Weak Rh positivity—a condition in which blood tests sometimes show a person as Rh positive and other times as Rh negative—can complicate HDFN prevention, according to a recent case report published in the journal Clinical Practice and Cases in Emergency Medicine.
This matters because Rh status guides whether a pregnant woman should receive Rh immunoglobulin (RhIG), which can prevent the mother’s immune system from mistakenly attacking her baby’s red blood cells. Without treatment, this immune reaction can cause hemolytic disease of the fetus and newborn (HDFN), a serious condition in which a baby’s red blood cells break down faster than they can be replaced.
In the report, doctors described a 28-year-old woman who came to the emergency department after an early miscarriage. Her blood test showed she was O positive, but in past pregnancies, she had been told she was O negative and had received RhIG. Because of the conflicting results, doctors gave her RhIG again, just to be safe.
Later testing showed she had weak Rh positivity, meaning her blood carried very low levels of the Rh factor.
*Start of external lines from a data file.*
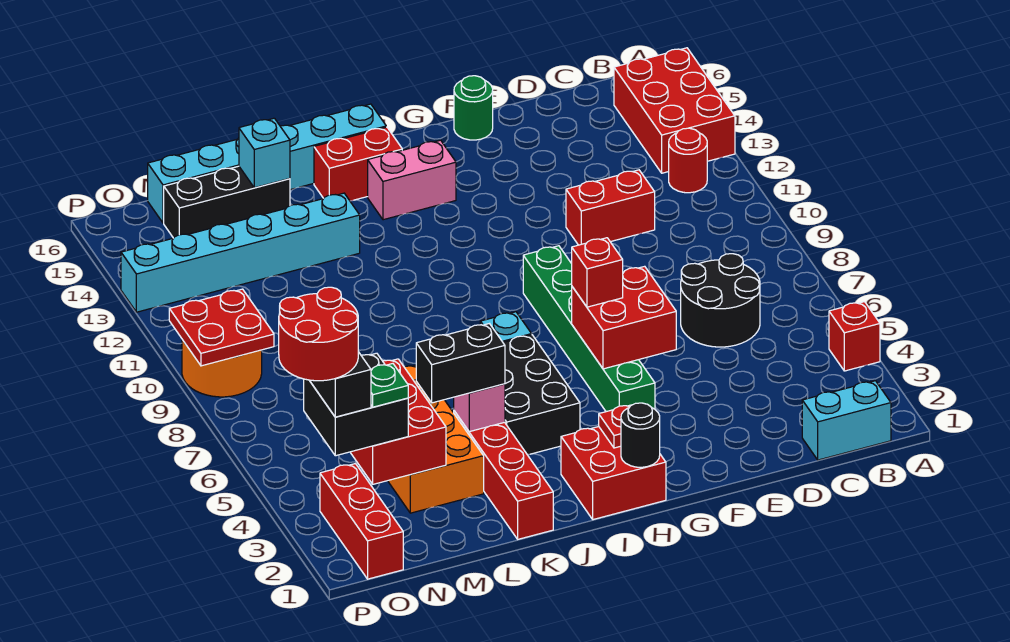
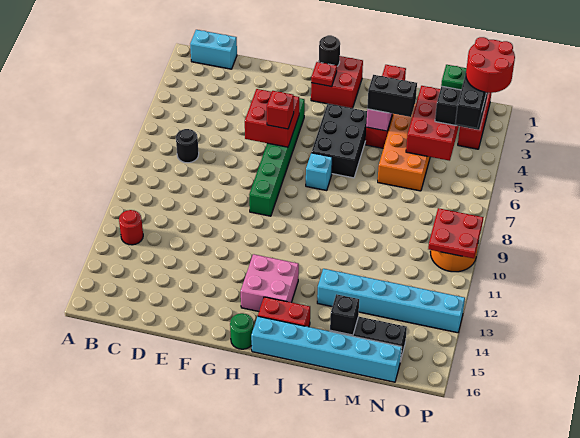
red brick A4 level 1 -> none
red brick A13:B15 level 1 -> none
black round brick C6:D7 level 1 -> black round brick C7 level 1
red brick D11:E11 level 1 -> none
green round brick F16 level 1 -> green round brick H16 level 1
pink brick H14:I14 level 1 -> pink brick H13:I14 level 1
cyan brick L15 level 2 -> black brick L15 level 2

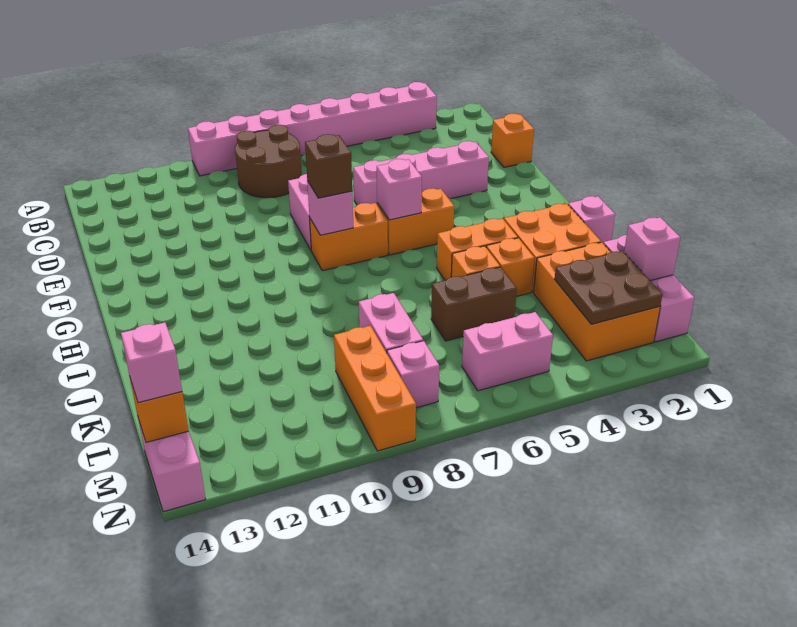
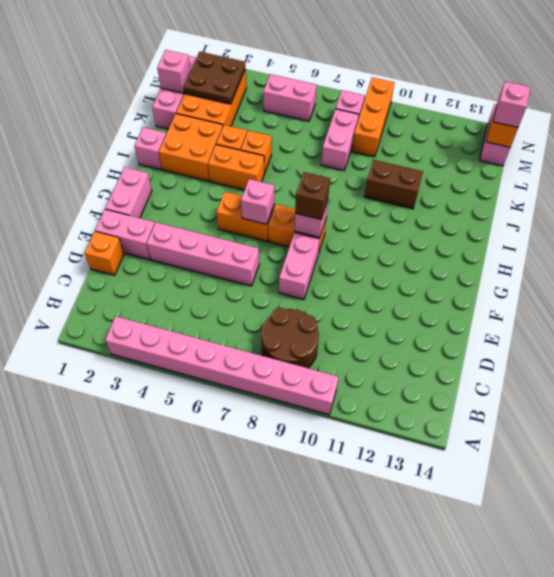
none -> pink brick E1:E2 level 1
none -> pink brick F1:G1 level 1
brown brick K5:K6 level 1 -> brown brick J10:J11 level 1

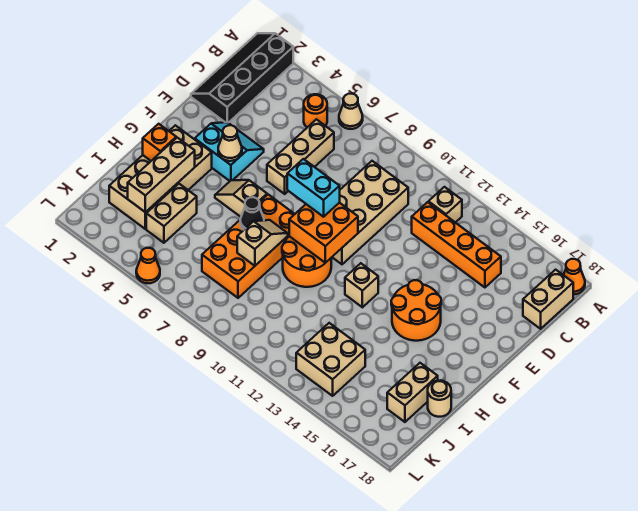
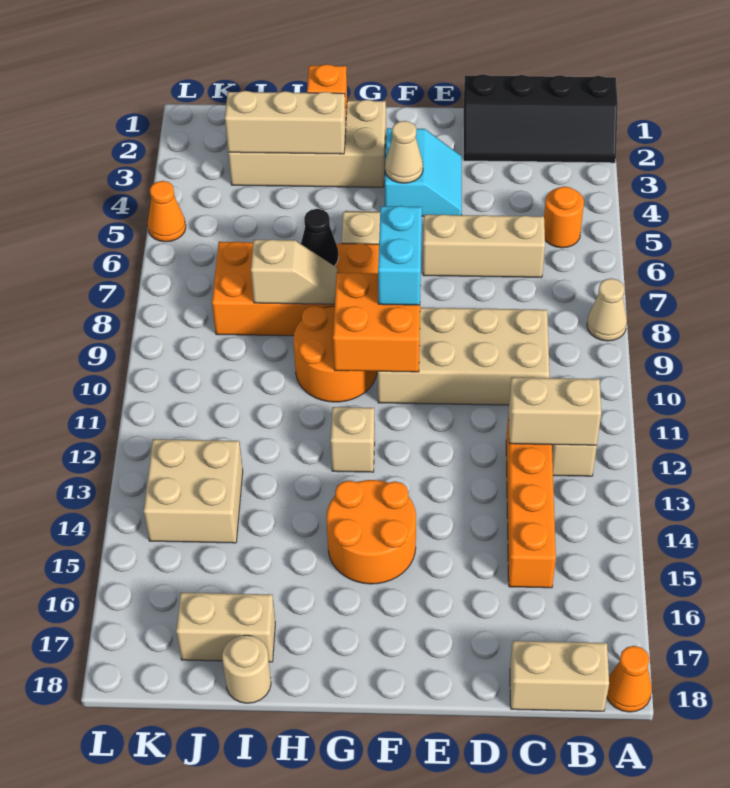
black slope A1:D2 level 1 top 2 -> black slope A1:D2 level 1 top 1
tan cone A6 level 1 -> tan cone A8 level 1
tan brick I4:J4 level 1 -> tan brick B12:C12 level 2

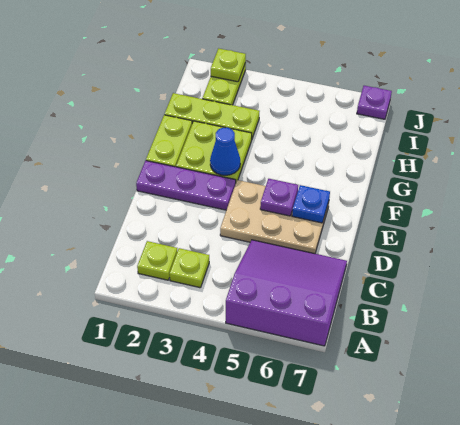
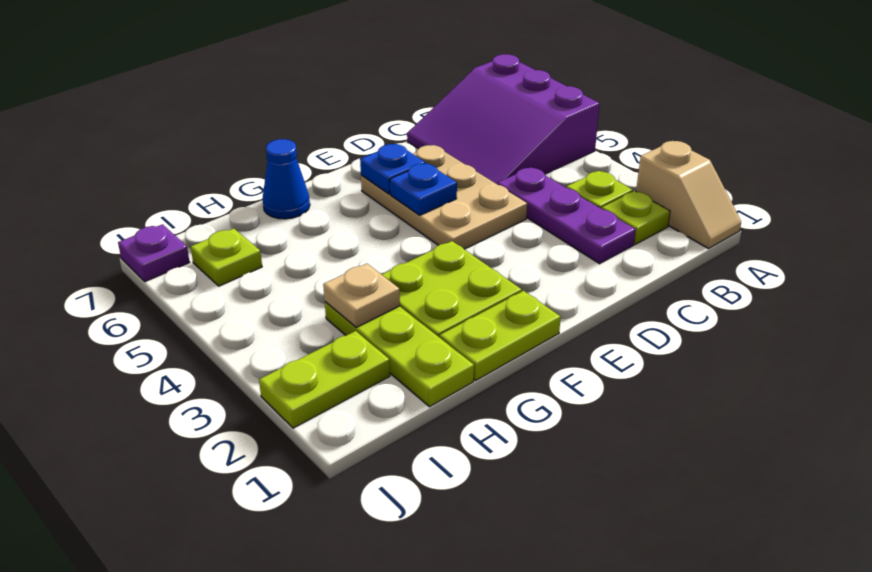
none -> tan slope A1:A2 level 1 top 2
purple plate E1:E3 level 1 -> purple plate C2:C4 level 1
purple plate E5 level 2 -> blue plate E5 level 2
blue cone F3 level 2 -> blue cone G7 level 1
none -> tan plate H3 level 2
lime plate J2 level 2 -> lime plate I6 level 1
This explained why her test results weren’t always the same.
Read more about treatment and care for HDFN
Weak Rh positivity is rare, and most women with this condition are not at risk for complications and don’t actually need RhIG. But for a small number, there is a real risk of developing HDFN, so doctors often give RhIG as a precaution.
The downside of this is that it uses up doses of a medicine that’s already in short supply. A study published in March 2020 found that in the U.S., about 13,360 pregnant women each year receive RhIG unnecessarily.
“Identifying weakly Rh+ individuals holds potential to reallocate scarce RhIG resources to those who require them,” the authors wrote.